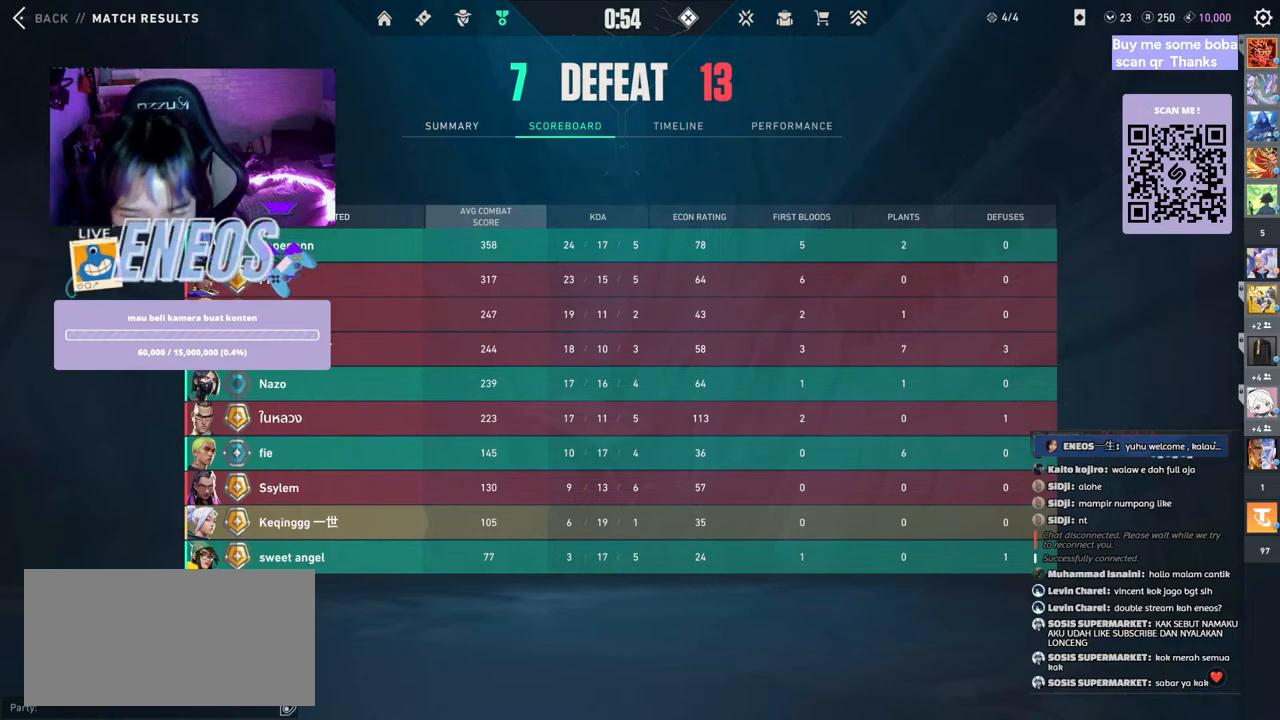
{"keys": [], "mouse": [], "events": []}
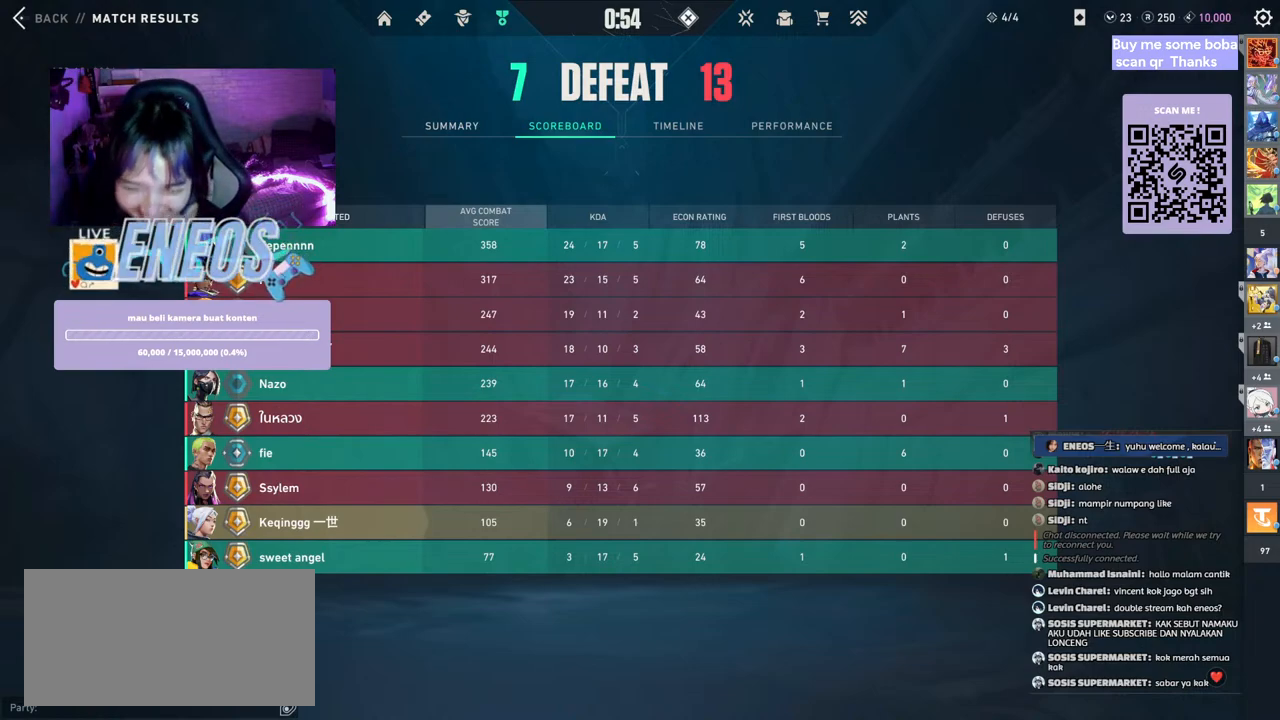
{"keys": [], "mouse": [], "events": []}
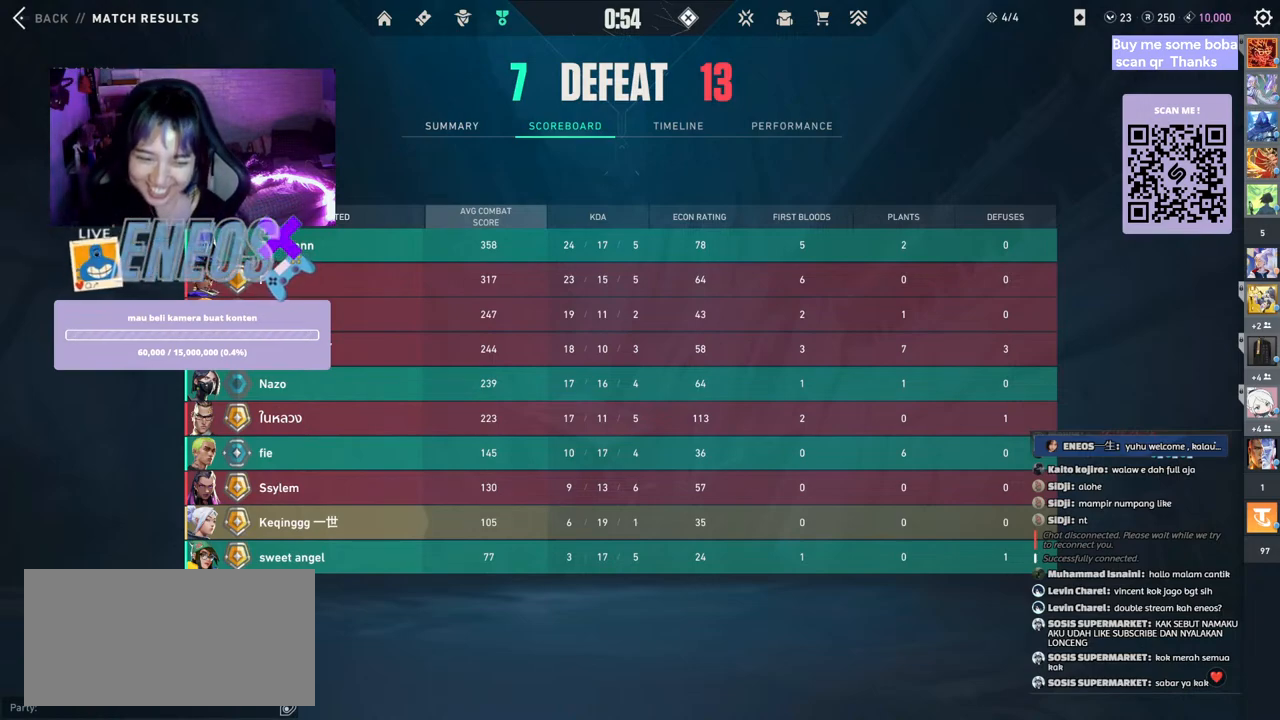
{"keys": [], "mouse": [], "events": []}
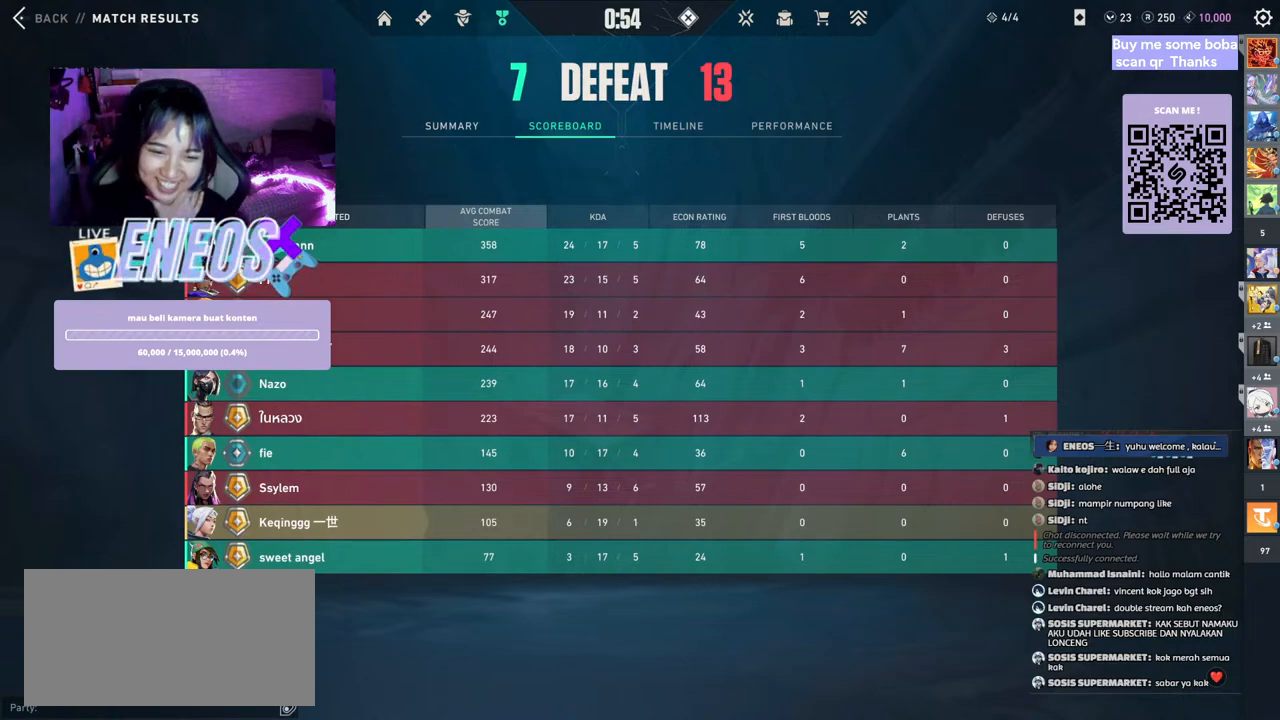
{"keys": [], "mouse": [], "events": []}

◆ ◆ ◆

- Task to carry out -
Give back the listing unchanged. Strip out the pictures.

- Output for this task -
{"keys": [], "mouse": [], "events": []}
{"keys": [], "mouse": [], "events": []}
{"keys": [], "mouse": [], "events": []}
{"keys": [], "mouse": [], "events": []}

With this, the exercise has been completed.